La ‘voce’ inedita della Cascata delle Marmore: evento unico per il festival Vibrazioni

Il Parco della Cascata ospiterà la performance musicale ‘Waterfall & Sounds’, con Tetraktis Percussioni e il sound artist Federico Ortica. Ingresso gratuito su prenotazione

Cascata delle Marmore

di D.N.

Un’esperienza unica e irripetibile, che per la prima volta farà “cantare” la Cascata delle Marmore dando voce, attraverso la rielaborazione artistica in presa diretta, ai suoni interni delle acque e della vegetazione: sabato 20 agosto, alle 19.30, il Parco della Cascata delle Marmore ospiterà la performance musicale Waterfall & Sounds, quarto appuntamento della rassegna Vibrazioni – il suono dalla radice, promossa da Tetraktis Percussioni con il sostegno dei Fondi “POR FESR Umbria 2014-2020 – Az. 3.2.1 – Avviso Pubblico per partecipazione Progetto Spettacoli dal Vivo”.

Percorso emozionale E sarà proprio l’ensemble umbro, insieme al sound artist Federico Ortica, a guidare il pubblico nell’inedito percorso emozionale in cui verrà messa in evidenza la voce più intima della cascata e del suo microcosmo vitale, tradotta in tempo reale in linguaggio musicale (ingresso gratuito su prenotazione: [email protected]). “L’acqua – spiegano da Tetraktis Percussioni – se suonata da mani sapienti rievoca i suoni dolci e delicati della natura, diventa attrice protagonista del suono. L’appuntamento di sabato nasce da un progetto di ricerca appassionante e dinamico che riusciamo a realizzare grazie alla collaborazione del Comune di Terni, di cui ringraziamo particolarmente il sindaco Leonardo Latini e l’assessore alla Cultura Elena Proietti”.
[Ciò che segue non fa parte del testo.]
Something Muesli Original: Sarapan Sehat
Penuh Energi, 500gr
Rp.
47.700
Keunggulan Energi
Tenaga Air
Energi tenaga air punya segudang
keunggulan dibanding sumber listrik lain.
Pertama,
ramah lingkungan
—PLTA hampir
Vibrazioni Nasce dalla matrice primitiva del concetto di suono e si sviluppa in una serie di appuntamenti fino a settembre in luoghi suggestivi della regione, palcoscenico di performance musicali in cui l’esperienza immersiva incontra composizioni originali e strumenti di vetro. Il corpo vibrante quale archetipo della musica stessa – considerata nella accezione più ampia del suo significato – è l’emblema della ricerca quasi trentennale di Tetraktis, che trova sintesi nei programmi musicali proposti, che oscillano tra linguaggi più o meno definiti e organizzati, tra modalità più o meno controllabili e ripetibili, tra forme di fruizione più o meno convenzionali.